Your objective »
From the line below that contains "648 1031 2.49" to the line that contains "300 226 31844", repeat every line exactly, both ends included, and nothing else.
[Opening Entries shown section]
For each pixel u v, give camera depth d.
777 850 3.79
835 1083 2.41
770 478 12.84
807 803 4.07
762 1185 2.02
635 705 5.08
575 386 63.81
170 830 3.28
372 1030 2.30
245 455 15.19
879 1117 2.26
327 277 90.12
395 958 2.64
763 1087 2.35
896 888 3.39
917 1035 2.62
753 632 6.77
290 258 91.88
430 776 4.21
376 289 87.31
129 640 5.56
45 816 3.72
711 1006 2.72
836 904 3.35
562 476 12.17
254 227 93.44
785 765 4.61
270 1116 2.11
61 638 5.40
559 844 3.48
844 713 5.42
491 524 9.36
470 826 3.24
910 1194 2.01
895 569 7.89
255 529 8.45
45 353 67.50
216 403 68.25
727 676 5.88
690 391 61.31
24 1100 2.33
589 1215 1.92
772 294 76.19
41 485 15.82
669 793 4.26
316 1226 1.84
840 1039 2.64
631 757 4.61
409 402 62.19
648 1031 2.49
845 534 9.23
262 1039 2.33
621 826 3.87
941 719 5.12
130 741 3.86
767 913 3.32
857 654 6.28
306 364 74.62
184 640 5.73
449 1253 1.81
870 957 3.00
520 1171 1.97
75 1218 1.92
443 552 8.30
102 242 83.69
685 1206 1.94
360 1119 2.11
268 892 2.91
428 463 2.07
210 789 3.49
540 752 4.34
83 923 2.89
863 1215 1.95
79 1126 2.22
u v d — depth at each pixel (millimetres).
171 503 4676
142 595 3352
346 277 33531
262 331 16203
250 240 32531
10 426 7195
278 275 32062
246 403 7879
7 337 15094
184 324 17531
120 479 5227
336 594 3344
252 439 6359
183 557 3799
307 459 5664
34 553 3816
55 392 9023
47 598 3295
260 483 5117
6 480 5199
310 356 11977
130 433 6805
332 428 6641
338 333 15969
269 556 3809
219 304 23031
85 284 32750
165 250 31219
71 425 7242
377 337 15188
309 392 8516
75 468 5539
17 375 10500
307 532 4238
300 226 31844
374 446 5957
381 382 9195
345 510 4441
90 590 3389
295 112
[Closing Entries shown section]
Solution to this problem »
648 1031 2.49
845 534 9.23
262 1039 2.33
621 826 3.87
941 719 5.12
130 741 3.86
767 913 3.32
857 654 6.28
306 364 74.62
184 640 5.73
449 1253 1.81
870 957 3.00
520 1171 1.97
75 1218 1.92
443 552 8.30
102 242 83.69
685 1206 1.94
360 1119 2.11
268 892 2.91
428 463 2.07
210 789 3.49
540 752 4.34
83 923 2.89
863 1215 1.95
79 1126 2.22
u v d — depth at each pixel (millimetres).
171 503 4676
142 595 3352
346 277 33531
262 331 16203
250 240 32531
10 426 7195
278 275 32062
246 403 7879
7 337 15094
184 324 17531
120 479 5227
336 594 3344
252 439 6359
183 557 3799
307 459 5664
34 553 3816
55 392 9023
47 598 3295
260 483 5117
6 480 5199
310 356 11977
130 433 6805
332 428 6641
338 333 15969
269 556 3809
219 304 23031
85 284 32750
165 250 31219
71 425 7242
377 337 15188
309 392 8516
75 468 5539
17 375 10500
307 532 4238
300 226 31844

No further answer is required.